--- Work request 1 ---
Could you reproduce the records from their start through the line containing "dist [-0.003224, -0.000394]", with "Decimals" changed to "Precision" and nothing else altered? Leave the pictures out.

[Provided passage]

In what’s gearing up to be a huge setback for a country that prides itself in being the “silicon savannah”, smartphone prices are expected to rise significantly as the new taxes take effect. It’s not just smartphone prices though – even SIM cards now incur extra taxes.
Basically, owning the commodity known as a smartphone is set to cost you way more than it did a few months ago. The 25% import duty and the new 10% excise duty – which will be passed down to consumers – will definitely significantly shift prices.
Add that to the fact that the general cost of living has been skyrocketing, and to the falling shilling against the dollar. Who will be putting their resources to acquire a smartphone? Many people would rather shift their limited resources to other things than to acquiring a smartphone. Which will prove to be a big problem if at all we’re still building the technology-conscious nation.
What’s the purpose of the new smartphone taxes?
We are not a country that builds or even assembles smartphones locally. So the new taxes aren’t here to protect a local industry. They’re basically means to raise revenue. The government badly needs new avenues for revenue, thanks to the ever-rising debts. And they risk getting into a situation where raising taxes significantly hinders purchases – leading to less revenue.
Not only will there be less revenue for the country, other things will also be affected. Including:
- General smartphone access
- The 5G dream
- Innovations we’ve seen arising from access
- More firms will rush to offer hire purchase plans at exorbitant markups.
The beauty of Kenya – before the taxes and before the falling shilling against the dollar – has been the fact that from as low as KES 3,000 you’ve been able to get a working smartphone. For as little as KES 10,000 you’ve been able to get really nice smartphones that not only have good performance and storage, but also good cameras.
That access has changed lives of many people. From business owners to people who’re employed. A smartphone changes their lifestyle, how they document their personal and official stuff. It changes how they access information, and how they consume content and entertainment.

[/Provided passage]

--- Work request 2 ---
Do the following statements agree with the passage on Kenya's smartphone taxes? (a) The country assembles smartphones locally. (b) The import duty on smartphones is 25%. (c) SIM cards are spared any extra taxes.

[Recorded data]

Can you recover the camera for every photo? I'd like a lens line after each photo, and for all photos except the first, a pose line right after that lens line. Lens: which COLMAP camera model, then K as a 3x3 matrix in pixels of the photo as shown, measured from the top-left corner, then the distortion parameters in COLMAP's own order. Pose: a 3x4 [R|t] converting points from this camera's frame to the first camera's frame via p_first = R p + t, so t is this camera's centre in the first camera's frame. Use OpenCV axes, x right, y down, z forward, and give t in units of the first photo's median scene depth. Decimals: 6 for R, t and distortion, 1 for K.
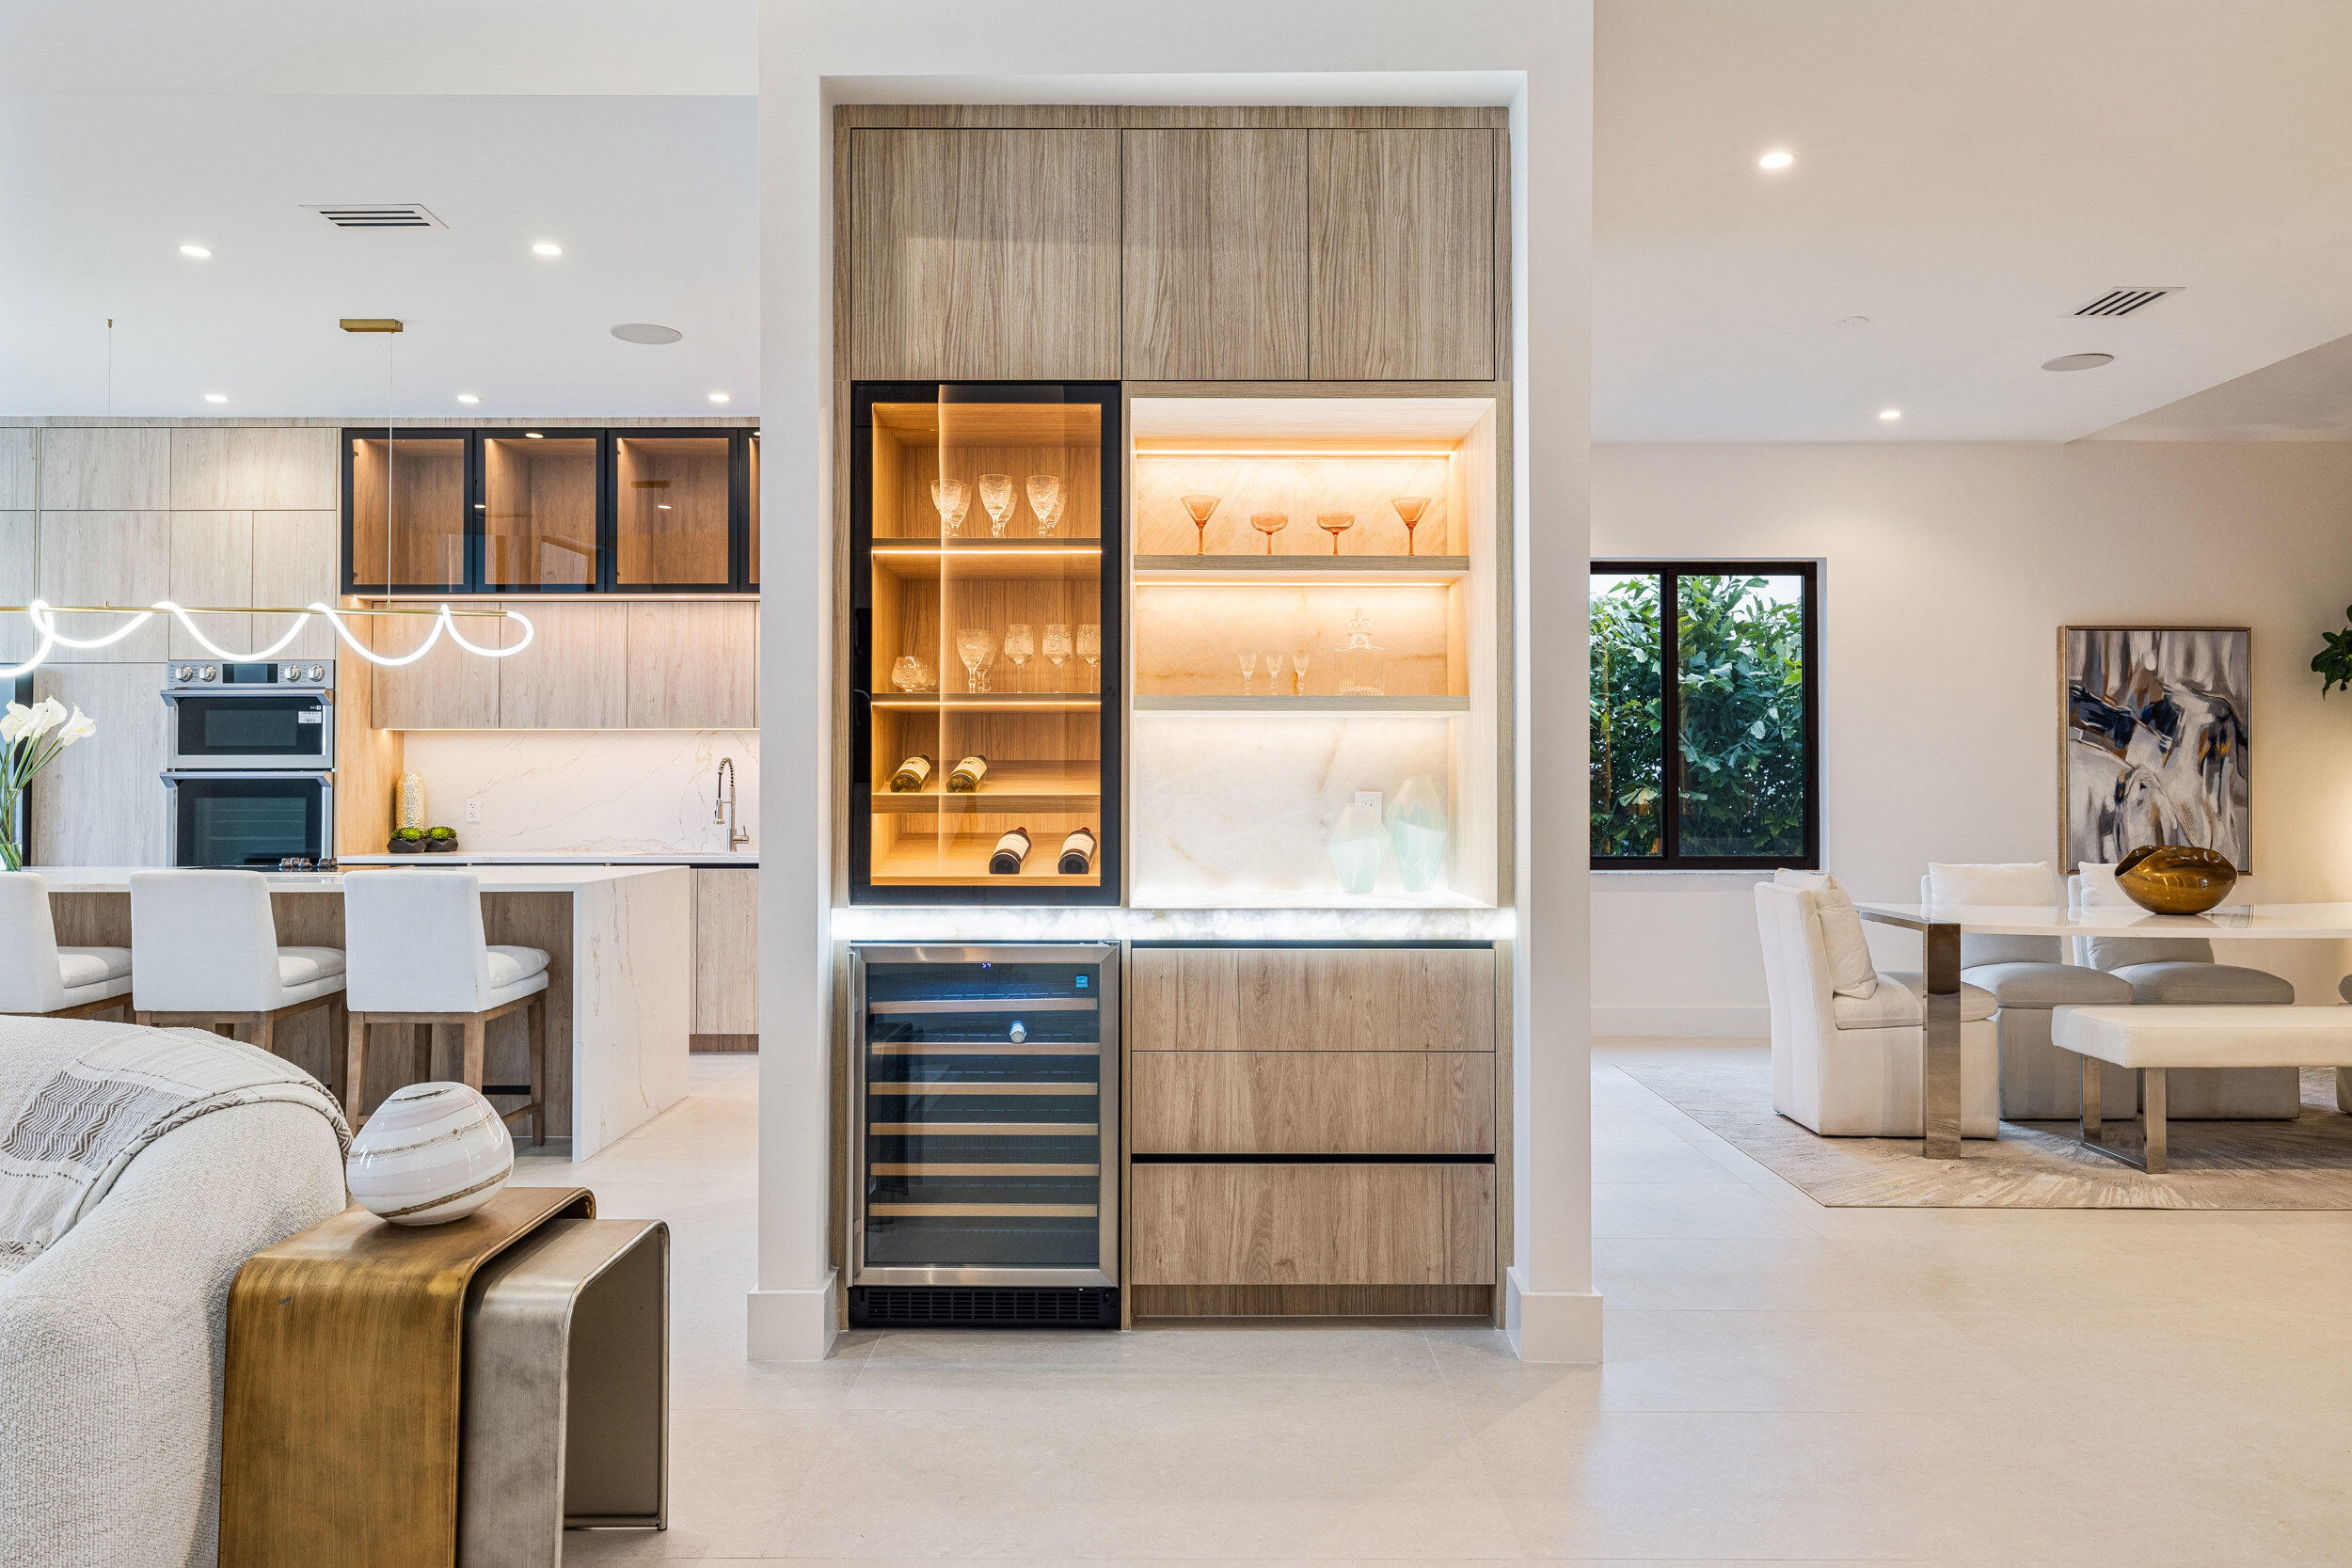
lens RADIAL K [[1721.5, 0, 1182.3], [0, 1721.5, 739.8], [0, 0, 1]] dist [-0.004396, -0.002564]
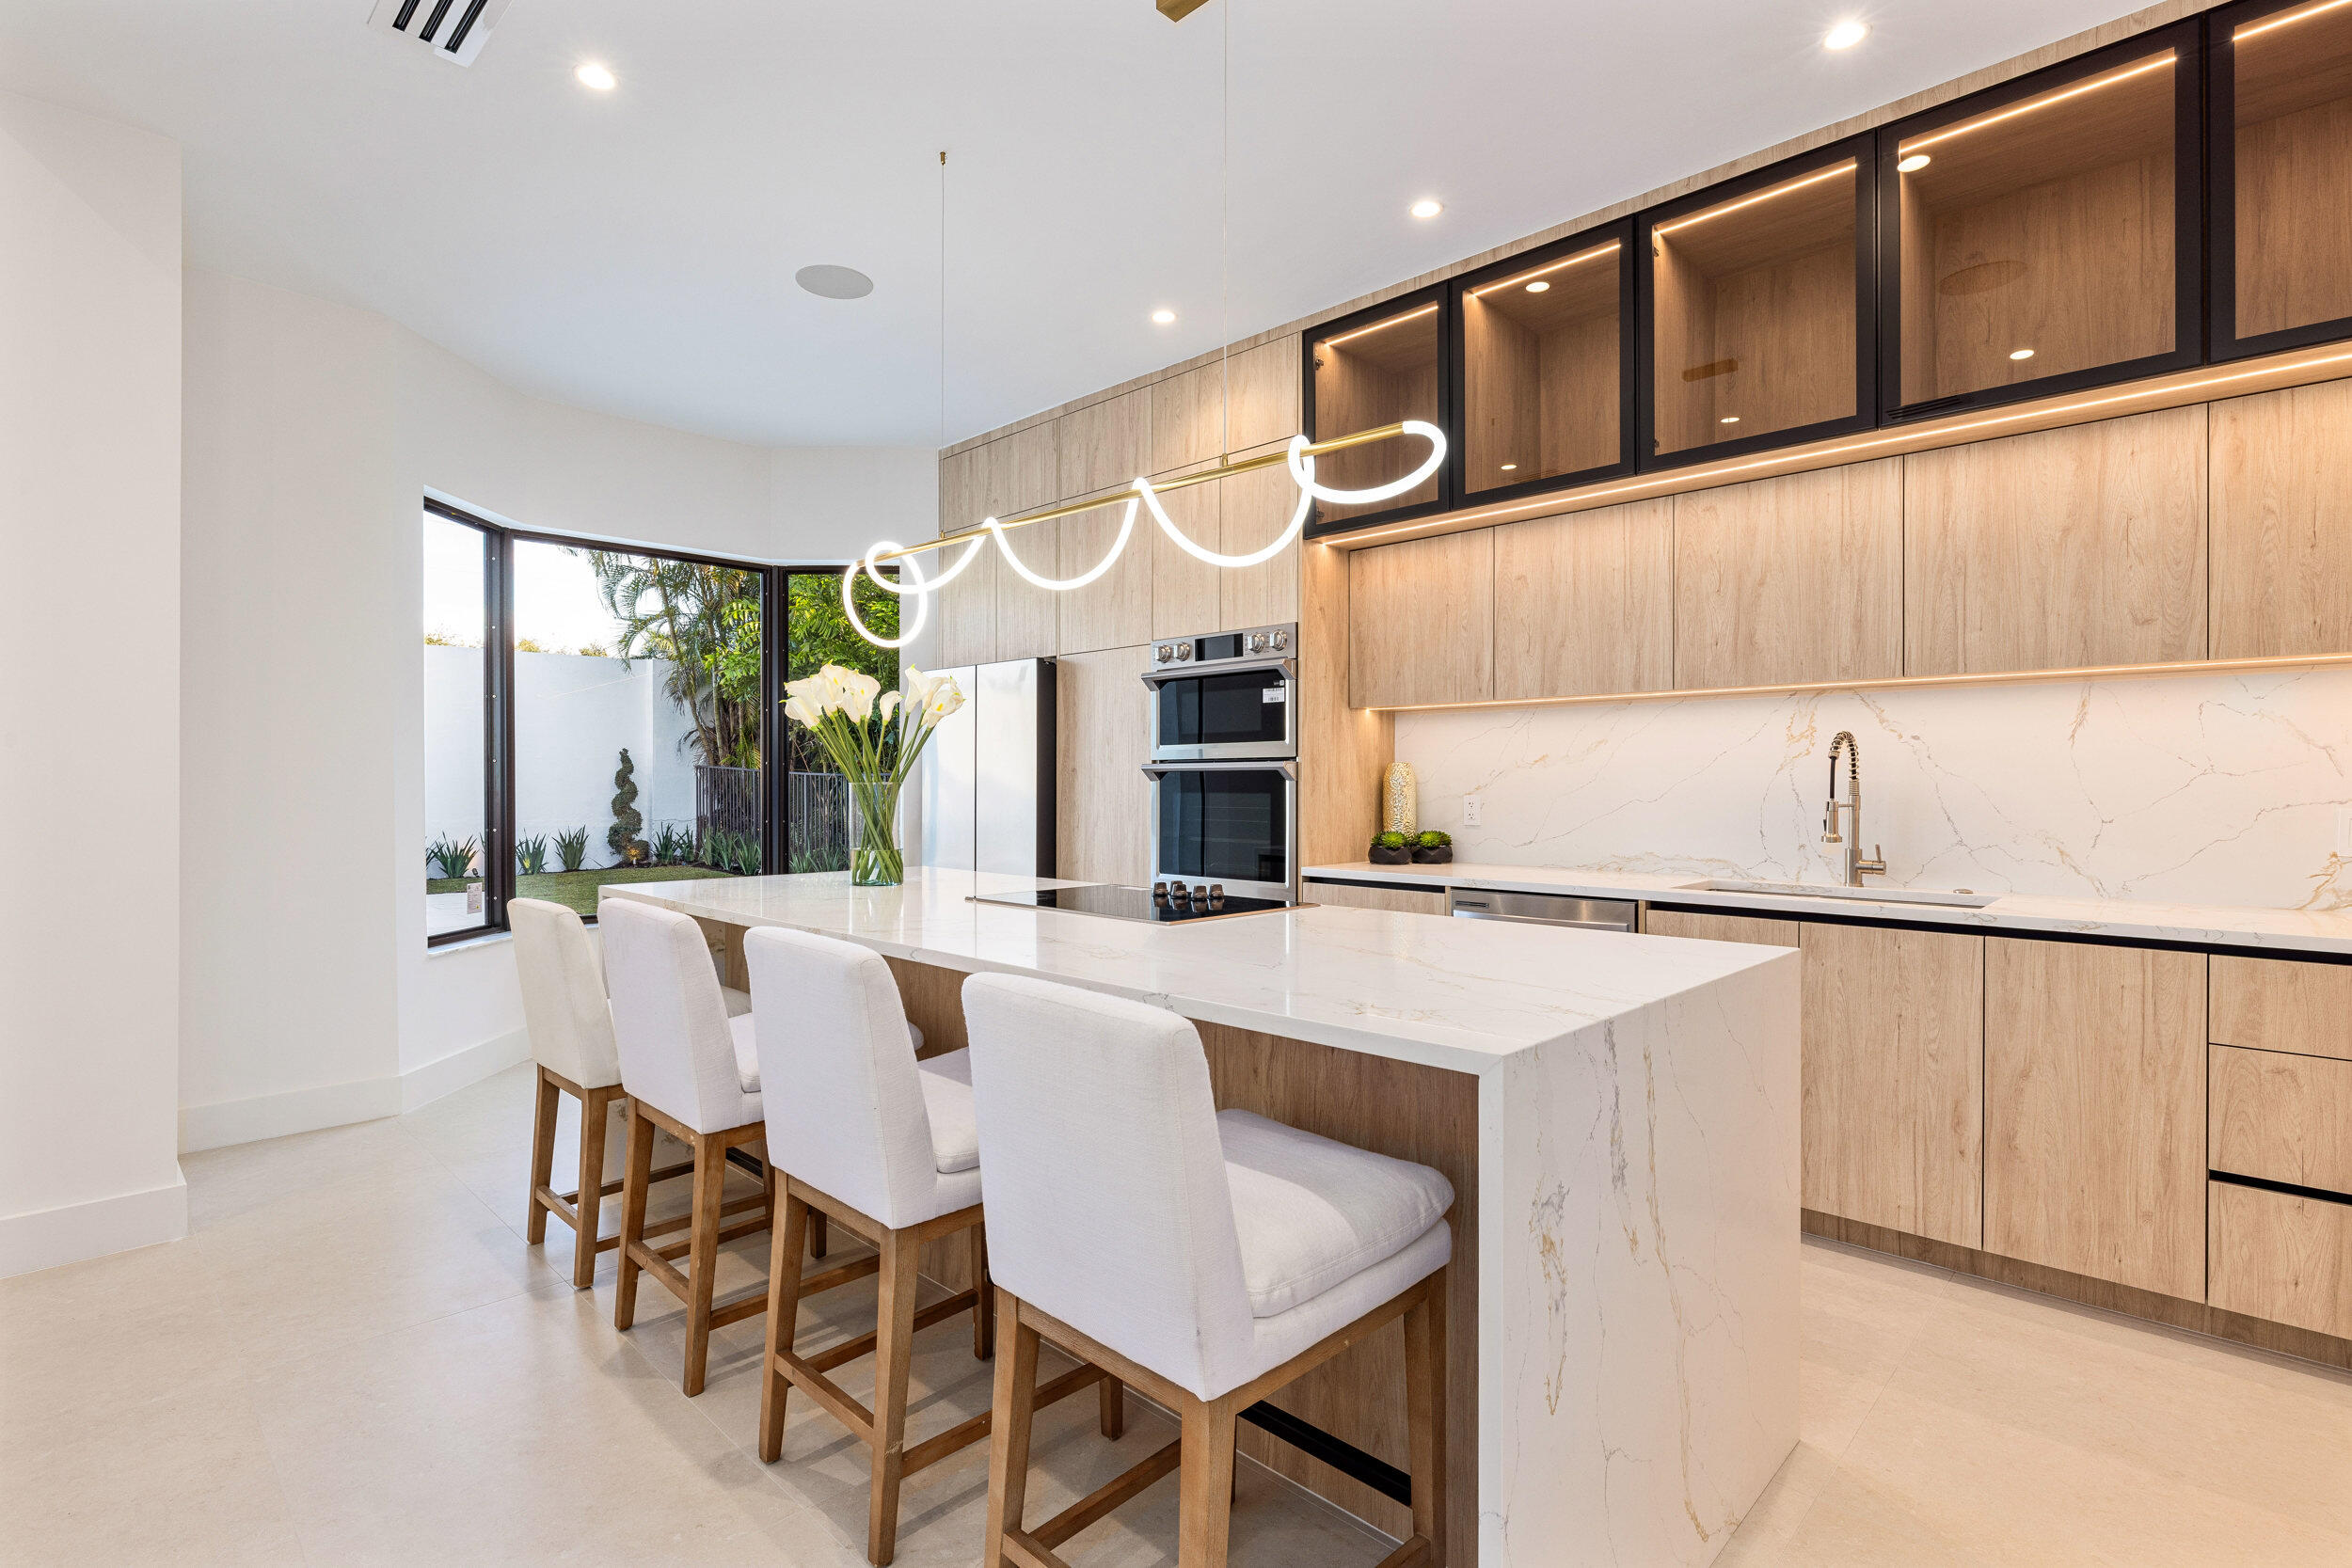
lens RADIAL K [[1159.5, 0, 1176.0], [0, 1159.5, 784.0], [0, 0, 1]] dist [-0.003224, -0.000394]
pose [[0.742056, 0.002020, -0.670335, -0.169679], [0.016709, 0.999629, 0.021509, 0.016298], [0.670129, -0.027161, 0.741747, 0.551318]]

[/Recorded data]

--- Written response 1 ---
Can you recover the camera for every photo? I'd like a lens line after each photo, and for all photos except the first, a pose line right after that lens line. Lens: which COLMAP camera model, then K as a 3x3 matrix in pixels of the photo as shown, measured from the top-left corner, then the distortion parameters in COLMAP's own order. Pose: a 3x4 [R|t] converting points from this camera's frame to the first camera's frame via p_first = R p + t, so t is this camera's centre in the first camera's frame. Use OpenCV axes, x right, y down, z forward, and give t in units of the first photo's median scene depth. Precision: 6 for R, t and distortion, 1 for K.
lens RADIAL K [[1721.5, 0, 1182.3], [0, 1721.5, 739.8], [0, 0, 1]] dist [-0.004396, -0.002564]
lens RADIAL K [[1159.5, 0, 1176.0], [0, 1159.5, 784.0], [0, 0, 1]] dist [-0.003224, -0.000394]

--- Written response 2 ---
(a) No: "We are not a country that builds or even assembles smartphones locally."
(b) Yes: "The 25% import duty and the new 10% excise duty"
(c) No: "even SIM cards now incur extra taxes."